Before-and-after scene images

--------------------------------

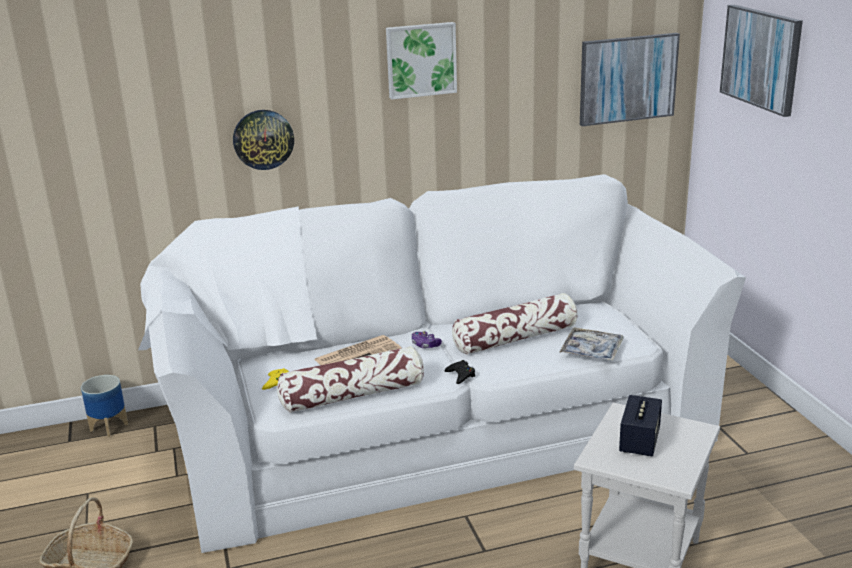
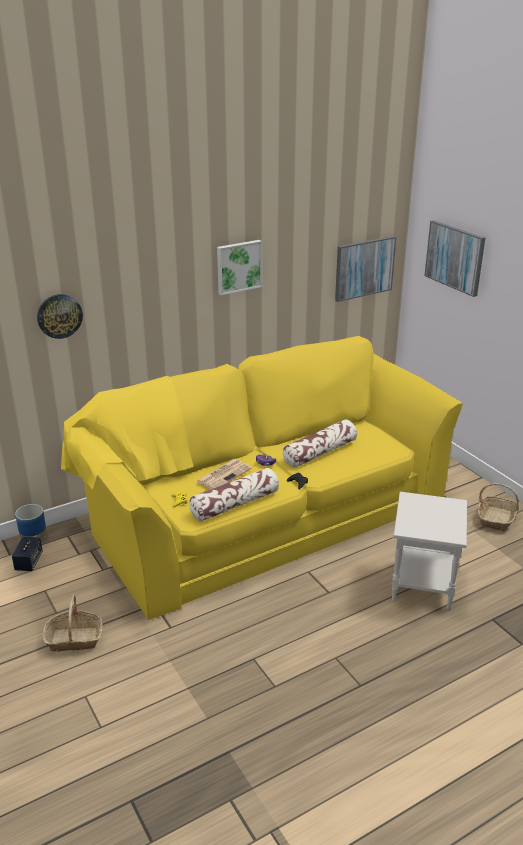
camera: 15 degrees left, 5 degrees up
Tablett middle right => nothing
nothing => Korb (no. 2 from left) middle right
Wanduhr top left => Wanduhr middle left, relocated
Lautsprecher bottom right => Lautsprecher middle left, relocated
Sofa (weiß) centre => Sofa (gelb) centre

--------------------------------

— TASK OBJECTIVE —
Keep only those lines of the records that hold "nothing", and return them.

— WRITTEN RESPONSE —
Tablett middle right => nothing
nothing => Korb (no. 2 from left) middle right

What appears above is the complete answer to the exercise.